4.4 The Purchase Price always refers to the delivery terms according to INCOTERMS.
5. Terms of Payment
5.1 The Buyer shall pay the Purchase Price to the Supplier on the basis of proper invoicing in accordance with the Purchase Agreement.
5.2 Unless otherwise specified, the invoice shall have the essentials of a tax document as specified by law.
5.3 Unless otherwise specified, all invoices shall be payable 21 days from the date of delivery of the invoice. If, at the latest on the invoice due date, the funds are not credited to the Supplier’s account or paid in cash at the Supplier’s cash desk, the Buyer is obligated to pay to the Supplier, in addition to the due amount on the invoice, interest on late payment in the amount of 0.05 % of the invoiced amount for each day of delay until full payment.
5.4 In the event of the Buyer’s delay, the Supplier shall be entitled to suspend any further handling of Orders or Supplies of Goods and/or Services to the Buyer until all amounts due to the Supplier have been paid in full.
6. Delivery Period
6.1 The delivery period is specified in the Purchase Agreement. If the delivery period according to the previous sentence is not determined, it shall follow the standard delivery periods available in the Supplier’s Customer Service department. Standard delivery periods range from 10 to 25 working days depending on the product type and production equipment. If the Supplier does not have specifications of the standard delivery times, the delivery period, which is common in the business relations of the Parties, shall be deemed to apply.
7. Quantity Tolerances
7.1 Any differences between the actual quantity of the Goods delivered according to the delivery note and the quantity specified in the Purchase Agreement within the amount of tolerance of +/- 10% of the required quantity shall be considered as defect-free supply and shall not be reflected in the Purchase Price and the Buyer shall be obligated to accept such quantity of the Goods.
8. Transport and Returnable Packaging
8.1 The Supplier shall deliver the ordered Goods on the basis of suitable pallet storage patterns with regards to the dimensions of the ordered Goods, taking into account the Buyer’s requirements, on EUR pallets. Pallets are sold with the Goods, their price is not included in the price of the Goods according to the Supplier’s valid price list, or are returnable.
8.2 Unless otherwise agreed between the Parties, the Buyer shall return the returnable pallets to the Supplier at its own expense to the Supplier's registered office within 30 days of delivery of the Goods to the Buyer.
8.3 If for any reason the pallet is not returned to the Supplier within the period specified in Article 8.2, the Supplier shall be entitled to request the Buyer to pay a compensation for them in the amount determined in accordance with the valid price list. Both the Supplier and the Buyer are obligated to keep accurate records of the pallets delivered to and subsequently returned by the Buyer and to mutually compare this status on a monthly basis (and confirm it by e- mail). The Supplier shall not buy back the pallets that were part of the delivery of the Goods.

◆ Entries shown:

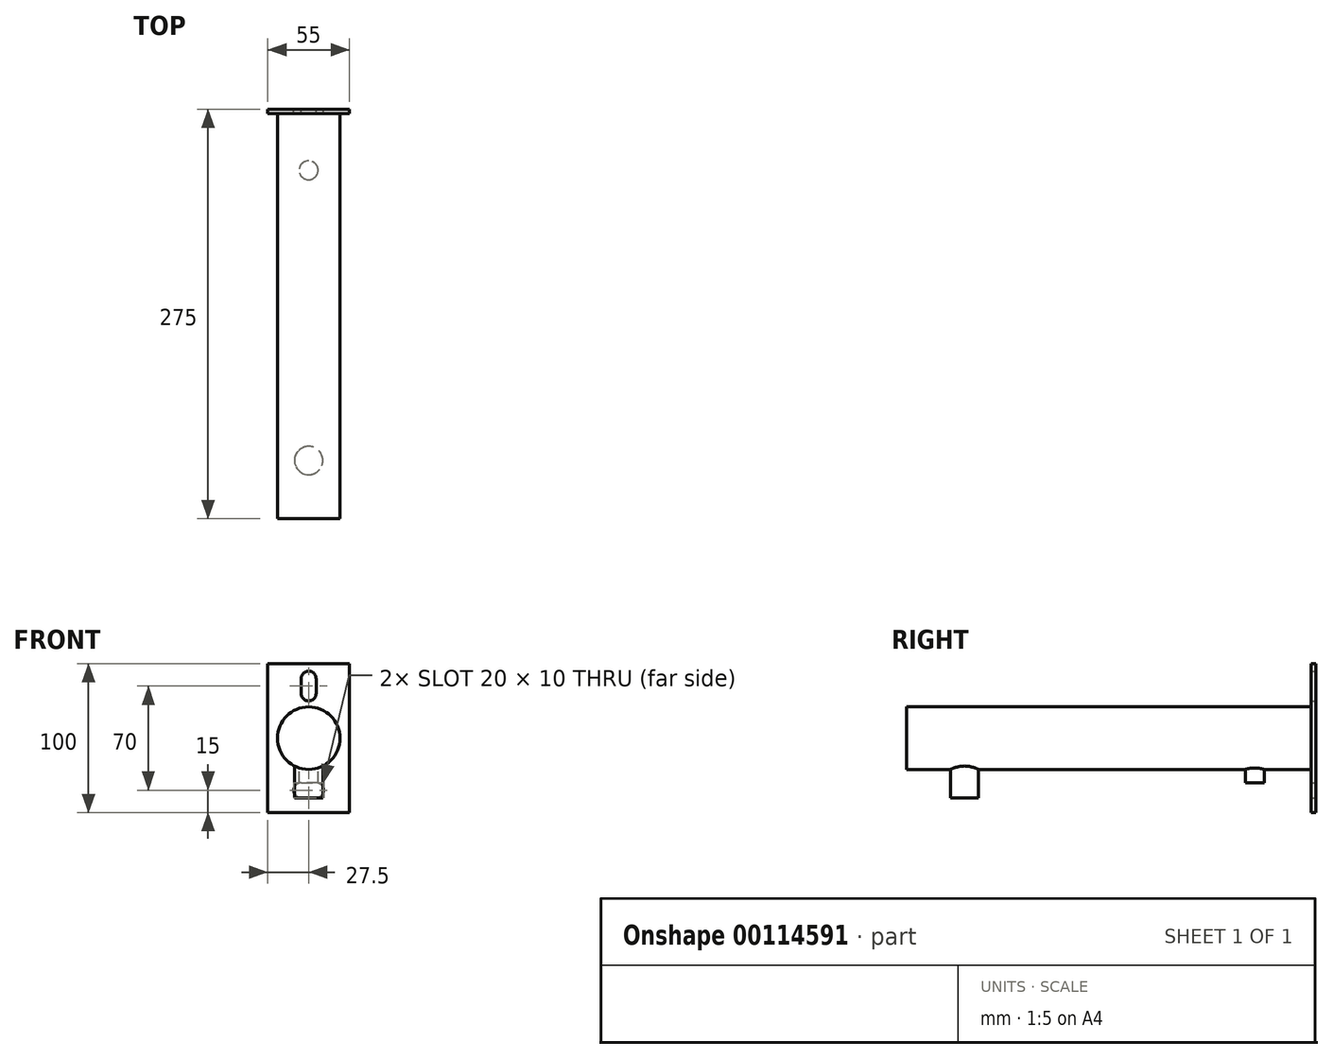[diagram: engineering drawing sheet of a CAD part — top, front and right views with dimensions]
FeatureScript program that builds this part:
annotation { "Feature Type Name" : "Feature", "Feature Type Description" : "" }
export const myFeature = defineFeature(function(context is Context, id is Id, definition is map)
    precondition{}
    {
        {
            var Q0;
            Q0=qCreatedBy(makeId("Front.planeOp"),FACE);
            var sketch = newSketch(context, id + "F0", { "sketchPlane" : qUnion([Q0])});
            skLineSegment(sketch, "E0.bottom", {"start": v(-27.5, -50) * mm, "end": v(27.5, -50) * mm});
            skLineSegment(sketch, "E0.top", {"start": v(-27.5, 50) * mm, "end": v(27.5, 50) * mm});
            skLineSegment(sketch, "E0.left", {"start": v(-27.5, -50) * mm, "end": v(-27.5, 50) * mm});
            skLineSegment(sketch, "E0.right", {"start": v(27.5, -50) * mm, "end": v(27.5, 50) * mm});
            skLineSegment(sketch, "E1", {"start": v(-27.5, 0) * mm, "end": v(27.5, 0) * mm, "construction": true});
            skLineSegment(sketch, "E2", {"start": v(0, 50) * mm, "end": v(0, -50) * mm, "construction": true});
            skArc(sketch, "E3", {"start": v(-5, 40) * mm, "mid": v(0, 45) * mm, "end": v(5, 40) * mm});
            skArc(sketch, "E4", {"start": v(-5, 30) * mm, "mid": v(0, 25) * mm, "end": v(5, 30) * mm});
            skLineSegment(sketch, "E5", {"start": v(-5, 40) * mm, "end": v(-5, 30) * mm});
            skLineSegment(sketch, "E6", {"start": v(5, 40) * mm, "end": v(5, 30) * mm});
            skLineSegment(sketch, "E7", {"start": v(-27.5, -35) * mm, "end": v(27.5, -35) * mm, "construction": true});
            skLineSegment(sketch, "E8", {"start": v(-5, -30) * mm, "end": v(0, -30) * mm});
            skArc(sketch, "E9", {"start": v(-5, -30) * mm, "mid": v(-8.54, -31.46) * mm, "end": v(-10, -35) * mm});
            skLineSegment(sketch, "E10.MirrorCS", {"start": v(-5, -40) * mm, "end": v(0, -40) * mm});
            skArc(sketch, "E11.MirrorCS", {"start": v(-5, -40) * mm, "mid": v(-8.54, -38.54) * mm, "end": v(-10, -35) * mm});
            skLineSegment(sketch, "E12.MirrorCS", {"start": v(5, -30) * mm, "end": v(0, -30) * mm});
            skArc(sketch, "E13.MirrorCS", {"start": v(5, -30) * mm, "mid": v(8.54, -31.46) * mm, "end": v(10, -35) * mm});
            skArc(sketch, "E14.MirrorCS", {"start": v(5, -40) * mm, "mid": v(8.54, -38.54) * mm, "end": v(10, -35) * mm});
            skLineSegment(sketch, "E15.MirrorCS", {"start": v(5, -40) * mm, "end": v(0, -40) * mm});
            skSolve(sketch);
        }
        {
            var Q0;
            Q0=makeQuery(id+"F0.imprint","IMPRINT",FACE,{"disambiguationData":[TD([[makeQuery(id+"F0.imprint","IMPRINT",EDGE,{"derivedFrom":sQuery(id+"F0.wireOp",EDGE,"E0.bottom")}),1.0]])]});
            var Q1;
            Q1=makeQuery(id+"F0.imprint","IMPRINT",FACE,{"disambiguationData":[TD([[makeQuery(id+"F0.imprint","IMPRINT",EDGE,{"derivedFrom":sQuery(id+"F0.wireOp",EDGE,"MxBViazi-fYnK-o5l4-c0Sk-fpSHu9DHOUUI")}),1.0]])]});
            extrude(context, id + "F1", {"entities" : qUnion([Q0, Q1]), "depth" : 3 * mm});
        }
        {
            var Q0;
            Q0=makeQuery(id+"F1.opExtrude","CAP_FACE",FACE,{"disambiguationData":[OSD([sQuery(id+"F0.wireOp",EDGE,"E0.bottom"),sQuery(id+"F0.wireOp",EDGE,"E0.top"),sQuery(id+"F0.wireOp",EDGE,"E0.left"),sQuery(id+"F0.wireOp",EDGE,"E0.right"),sQuery(id+"F0.wireOp",EDGE,"E3"),sQuery(id+"F0.wireOp",EDGE,"E4"),sQuery(id+"F0.wireOp",EDGE,"E5"),sQuery(id+"F0.wireOp",EDGE,"E6"),sQuery(id+"F0.wireOp",EDGE,"E8"),sQuery(id+"F0.wireOp",EDGE,"E9"),sQuery(id+"F0.wireOp",EDGE,"E10.MirrorCS"),sQuery(id+"F0.wireOp",EDGE,"E11.MirrorCS"),sQuery(id+"F0.wireOp",EDGE,"E12.MirrorCS"),sQuery(id+"F0.wireOp",EDGE,"E13.MirrorCS"),sQuery(id+"F0.wireOp",EDGE,"E14.MirrorCS"),sQuery(id+"F0.wireOp",EDGE,"E15.MirrorCS")])],"isStart":false});
            var sketch = newSketch(context, id + "F2", { "sketchPlane" : qUnion([Q0])});
            skCircle(sketch, "E16", {"center": v(0, 0) * mm, "radius": 21 * mm});
            skSolve(sketch);
        }
        {
            var Q0;
            Q0=makeQuery(id+"F2.imprint","IMPRINT",FACE,{"disambiguationData":[TD([[makeQuery(id+"F2.imprint","IMPRINT",EDGE,{"derivedFrom":sQuery(id+"F2.wireOp",EDGE,"E16")}),1.0]])]});
            extrude(context, id + "F3", {"entities" : qUnion([Q0]), "operationType" : NewBodyOperationType.ADD, "depth" : (275 - 3) * mm});
        }
        {
            var Q0;
            Q0=qCreatedBy(makeId("Top.planeOp"),FACE);
            var sketch = newSketch(context, id + "F4", { "sketchPlane" : qUnion([Q0])});
            skCircle(sketch, "E17", {"center": v(0, -41) * mm, "radius": 6.35 * mm});
            skCircle(sketch, "E18", {"center": v(0, -236) * mm, "radius": 9.53 * mm});
            skSolve(sketch);
        }
        {
            var Q0;
            Q0=makeQuery(id+"F4.imprint","IMPRINT",FACE,{"disambiguationData":[TD([[makeQuery(id+"F4.imprint","IMPRINT",EDGE,{"derivedFrom":sQuery(id+"F4.wireOp",EDGE,"E17")}),1.0]])]});
            extrude(context, id + "F5", {"entities" : qUnion([Q0]), "operationType" : NewBodyOperationType.ADD, "oppositeDirection" : true, "depth" : 30 * mm});
        }
        {
            var Q0;
            Q0=makeQuery(id+"F4.imprint","IMPRINT",FACE,{"disambiguationData":[TD([[makeQuery(id+"F4.imprint","IMPRINT",EDGE,{"derivedFrom":sQuery(id+"F4.wireOp",EDGE,"E18")}),1.0]])]});
            extrude(context, id + "F6", {"entities" : qUnion([Q0]), "operationType" : NewBodyOperationType.ADD, "oppositeDirection" : true, "depth" : 40 * mm});
        }
    });
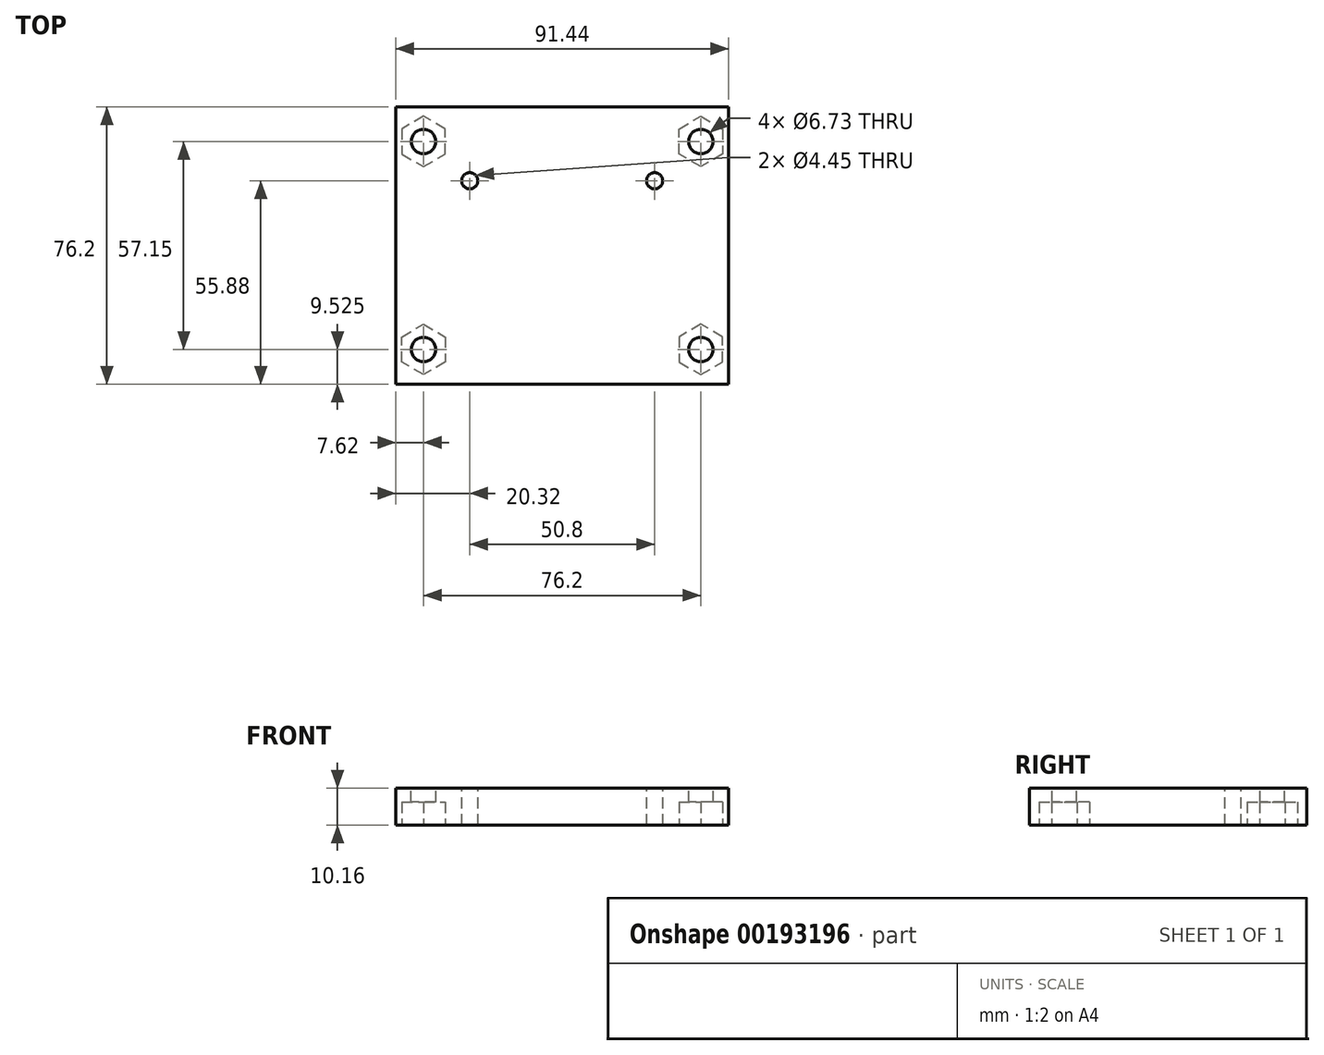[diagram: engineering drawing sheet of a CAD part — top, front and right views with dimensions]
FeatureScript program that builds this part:
annotation { "Feature Type Name" : "Feature", "Feature Type Description" : "" }
export const myFeature = defineFeature(function(context is Context, id is Id, definition is map)
    precondition{}
    {
        {
            var Q0;
            Q0=qCreatedBy(makeId("Top.planeOp"),FACE);
            var sketch = newSketch(context, id + "F0", { "sketchPlane" : qUnion([Q0])});
            skLineSegment(sketch, "E0.bottom", {"start": v(45.72, 38.1) * mm, "end": v(-45.72, 38.1) * mm});
            skLineSegment(sketch, "E0.top", {"start": v(45.72, -38.1) * mm, "end": v(-45.72, -38.1) * mm});
            skLineSegment(sketch, "E0.left", {"start": v(45.72, 38.1) * mm, "end": v(45.72, -38.1) * mm});
            skLineSegment(sketch, "E0.right", {"start": v(-45.72, 38.1) * mm, "end": v(-45.72, -38.1) * mm});
            skPoint(sketch, "E0.middle", {"position": v(0, 0) * mm});
            skLineSegment(sketch, "E1", {"start": v(0, -57.88) * mm, "end": v(0, -57.88) * mm});
            skPoint(sketch, "E1.endSnap0", {"position": v(0, -38.1) * mm});
            skLineSegment(sketch, "E2", {"start": v(0, 56.54) * mm, "end": v(0, -61.58) * mm, "construction": true});
            skSolve(sketch);
        }
        {
            var Q0;
            Q0=makeQuery(id+"F0.imprint","IMPRINT",FACE,{"disambiguationData":[TD([[makeQuery(id+"F0.imprint","IMPRINT",EDGE,{"derivedFrom":sQuery(id+"F0.wireOp",EDGE,"E0.bottom")}),1.0]])]});
            extrude(context, id + "F1", {"entities" : qUnion([Q0]), "depth" : 10.16 * mm});
        }
        {
            var Q0;
            Q0=makeQuery(id+"F1.opExtrude","CAP_FACE",FACE,{"disambiguationData":[OSD([sQuery(id+"F0.wireOp",EDGE,"E0.bottom"),sQuery(id+"F0.wireOp",EDGE,"E0.top"),sQuery(id+"F0.wireOp",EDGE,"E0.left"),sQuery(id+"F0.wireOp",EDGE,"E0.right")])],"isStart":false});
            var sketch = newSketch(context, id + "F2", { "sketchPlane" : qUnion([Q0])});
            skLineSegment(sketch, "E3", {"start": v(-84, 17.78) * mm, "end": v(85.16, 17.78) * mm, "construction": true});
            skLineSegment(sketch, "E4", {"start": v(0, 62.75) * mm, "end": v(0, -51.89) * mm, "construction": true});
            skCircle(sketch, "E5", {"center": v(-25.4, 17.78) * mm, "radius": 2.08 * mm});
            skCircle(sketch, "E6.MirrorC", {"center": v(25.4, 17.78) * mm, "radius": 2.08 * mm});
            skSolve(sketch);
        }
        {
            var Q0;
            Q0=sQuery(id+"F2.wireOp",VERTEX,"E5.center");
            var Q1;
            Q1=sQuery(id+"F2.wireOp",VERTEX,"E6.MirrorC.center");
            var Q2;
            Q2=makeQuery(id+"F1.opExtrude","SWEPT_BODY",BODY,{"disambiguationData":[OSD([sQuery(id+"F0.wireOp",EDGE,"E0.bottom"),sQuery(id+"F0.wireOp",EDGE,"E0.top"),sQuery(id+"F0.wireOp",EDGE,"E0.left"),sQuery(id+"F0.wireOp",EDGE,"E0.right")])]});
            hole(context, id + "F3", {"style" : HoleStyle.SIMPLE, "endStyle" : HoleEndStyle.THROUGH, "holeDiameter" : 4.44 * mm, "locations" : qUnion([Q0, Q1]), "scope" : qUnion([Q2]), "isTappedThrough" : true});
        }
        {
            var Q0;
            Q0=makeQuery(id+"F2.imprint","IMPRINT",FACE,{"disambiguationData":[TD([[makeQuery(id+"F2.imprint","IMPRINT",EDGE,{"derivedFrom":sQuery(id+"F2.wireOp",EDGE,"E5")}),-1.0]])]});
            var sketch = newSketch(context, id + "F4", { "sketchPlane" : qUnion([Q0])});
            skLineSegment(sketch, "E7", {"start": v(-53.77, 28.58) * mm, "end": v(65.38, 28.58) * mm, "construction": true});
            skCircle(sketch, "E8", {"center": v(-38.1, 28.58) * mm, "radius": 3.18 * mm});
            skCircle(sketch, "E9.MirrorC", {"center": v(38.1, 28.58) * mm, "radius": 3.18 * mm});
            skLineSegment(sketch, "E10", {"start": v(-56.57, 0) * mm, "end": v(56.57, 0) * mm, "construction": true});
            skCircle(sketch, "E11.MirrorC", {"center": v(-38.1, -28.58) * mm, "radius": 3.18 * mm});
            skCircle(sketch, "E12.MirrorC", {"center": v(38.1, -28.58) * mm, "radius": 3.18 * mm});
            skSolve(sketch);
        }
        {
            var Q0;
            Q0=sQuery(id+"F4.wireOp",VERTEX,"E8.center");
            var Q1;
            Q1=sQuery(id+"F4.wireOp",VERTEX,"E9.MirrorC.center");
            var Q2;
            Q2=sQuery(id+"F4.wireOp",VERTEX,"E11.MirrorC.center");
            var Q3;
            Q3=sQuery(id+"F4.wireOp",VERTEX,"E12.MirrorC.center");
            var Q4;
            Q4=makeQuery(id+"F1.opExtrude","SWEPT_BODY",BODY,{"disambiguationData":[OSD([sQuery(id+"F0.wireOp",EDGE,"E0.bottom"),sQuery(id+"F0.wireOp",EDGE,"E0.top"),sQuery(id+"F0.wireOp",EDGE,"E0.left"),sQuery(id+"F0.wireOp",EDGE,"E0.right")])]});
            hole(context, id + "F5", {"style" : HoleStyle.SIMPLE, "endStyle" : HoleEndStyle.THROUGH, "holeDiameter" : 6.73 * mm, "locations" : qUnion([Q0, Q1, Q2, Q3]), "scope" : qUnion([Q4]), "isTappedThrough" : true});
        }
        {
            var Q0;
            Q0=makeQuery(id+"F0.imprint","IMPRINT",FACE,{"disambiguationData":[TD([[makeQuery(id+"F0.imprint","IMPRINT",EDGE,{"derivedFrom":sQuery(id+"F0.wireOp",EDGE,"E0.bottom")}),1.0]])]});
            var sketch = newSketch(context, id + "F6", { "sketchPlane" : qUnion([Q0])});
            skCircle(sketch, "E13", {"center": v(38.1, 28.58) * mm, "radius": 6.93 * mm, "construction": true});
            skLineSegment(sketch, "E14.0", {"start": v(32.1, 32.04) * mm, "end": v(38.1, 35.5) * mm});
            skLineSegment(sketch, "E14.1", {"start": v(38.1, 35.5) * mm, "end": v(44.1, 32.04) * mm});
            skLineSegment(sketch, "E14.2", {"start": v(44.1, 32.04) * mm, "end": v(44.1, 25.11) * mm});
            skLineSegment(sketch, "E14.3", {"start": v(44.1, 25.11) * mm, "end": v(38.1, 21.65) * mm});
            skLineSegment(sketch, "E14.4", {"start": v(38.1, 21.65) * mm, "end": v(32.1, 25.11) * mm});
            skLineSegment(sketch, "E14.5", {"start": v(32.1, 25.11) * mm, "end": v(32.1, 32.04) * mm});
            skLineSegment(sketch, "E15", {"start": v(70.84, 28.58) * mm, "end": v(-61.33, 28.57) * mm, "construction": true});
            skLineSegment(sketch, "E16", {"start": v(38.1, 54.07) * mm, "end": v(38.1, -53.13) * mm, "construction": true});
            skLineSegment(sketch, "E17.MirrorCS", {"start": v(-38.1, 21.65) * mm, "end": v(-32.1, 25.11) * mm});
            skLineSegment(sketch, "E18.MirrorCS", {"start": v(-70.84, 28.57) * mm, "end": v(61.33, 28.58) * mm, "construction": true});
            skLineSegment(sketch, "E19.MirrorCS", {"start": v(-32.1, 25.11) * mm, "end": v(-32.1, 32.04) * mm});
            skLineSegment(sketch, "E20.MirrorCS", {"start": v(-32.1, 32.04) * mm, "end": v(-38.1, 35.5) * mm});
            skLineSegment(sketch, "E21.MirrorCS", {"start": v(-38.1, 35.5) * mm, "end": v(-44.1, 32.04) * mm});
            skLineSegment(sketch, "E22.MirrorCS", {"start": v(-44.1, 32.04) * mm, "end": v(-44.1, 25.11) * mm});
            skLineSegment(sketch, "E23.MirrorCS", {"start": v(-44.1, 25.11) * mm, "end": v(-38.1, 21.65) * mm});
            skLineSegment(sketch, "E24.MirrorCS", {"start": v(38.1, -21.65) * mm, "end": v(32.1, -25.11) * mm});
            skLineSegment(sketch, "E25.MirrorCS", {"start": v(44.1, -25.11) * mm, "end": v(38.1, -21.65) * mm});
            skLineSegment(sketch, "E26.MirrorCS", {"start": v(-70.84, -28.58) * mm, "end": v(61.33, -28.57) * mm, "construction": true});
            skLineSegment(sketch, "E27.MirrorCS", {"start": v(44.1, -32.04) * mm, "end": v(44.1, -25.11) * mm});
            skLineSegment(sketch, "E28.MirrorCS", {"start": v(38.1, -35.5) * mm, "end": v(44.1, -32.04) * mm});
            skLineSegment(sketch, "E29.MirrorCS", {"start": v(32.1, -32.04) * mm, "end": v(38.1, -35.5) * mm});
            skLineSegment(sketch, "E30.MirrorCS", {"start": v(32.1, -25.11) * mm, "end": v(32.1, -32.04) * mm});
            skLineSegment(sketch, "E31.MirrorCS", {"start": v(-38.1, -21.65) * mm, "end": v(-32.1, -25.11) * mm});
            skLineSegment(sketch, "E32.MirrorCS", {"start": v(-32.1, -25.11) * mm, "end": v(-32.1, -32.04) * mm});
            skLineSegment(sketch, "E33.MirrorCS", {"start": v(-44.1, -25.11) * mm, "end": v(-38.1, -21.65) * mm});
            skLineSegment(sketch, "E34.MirrorCS", {"start": v(-44.1, -32.04) * mm, "end": v(-44.1, -25.11) * mm});
            skLineSegment(sketch, "E35.MirrorCS", {"start": v(-38.1, -35.5) * mm, "end": v(-44.1, -32.04) * mm});
            skLineSegment(sketch, "E36.MirrorCS", {"start": v(-32.1, -32.04) * mm, "end": v(-38.1, -35.5) * mm});
            skSolve(sketch);
        }
        {
            var Q0;
            Q0 = qSketchRegion(id + "F6", true);
            extrude(context, id + "F7", {"entities" : qUnion([Q0]), "operationType" : NewBodyOperationType.REMOVE, "depth" : 6.35 * mm});
        }
    });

◆ What is asked:
[1] Under the supply terms, how many days does the Buyer have to return returnable pallets to the Supplier?
[2] Extend the supply terms past their final sentence.

◆ Final answers:
[1] 30 days from delivery of the Goods to the Buyer.

[2]
8.4 The Buyer is obligated to return the returnable pallets only in good technical condition, at its own expense, at the latest upon reaching the maximum permissible quantity of pallets at the Buyer specified by the Supplier, or upon reaching the rotation time of 30 days according to Article 8.2.
8.5 The Supplier is entitled to refuse acceptance of damaged pallets.
8.6 If the Buyer requests the use of HT pallets, the Supplier shall not guarantee compliance with the inspection requirements in the countries of export.
9. Delivery and Acceptance of the Goods and Products by the Buyer
9.1 Delivery of the Goods and Products shall mean delivery of the Goods to the place of delivery specified in the Purchase Agreement. If the Seller is not obligated to deliver the Goods and the Products at a certain location, then it shall apply that the Goods and the Products are delivered to Buyer at the moment when the Supplier notifies the Buyer that the Goods and Products are ready for collection at Seller’s respective plant, and may be invoiced.
9.2 Upon receipt of the Goods and the Products, the Buyer’s authorized person is obligated to confirm this in writing on the delivery note or any other accompanying document and to state in block letters his/her name and surname. Upon request of the Supplier’s representative, the Buyer’s representative is obligated to give evidence that he/she is entitled to accept the Goods and the Products. The Buyer shall always ensure unloading of the ordered Goods and Products.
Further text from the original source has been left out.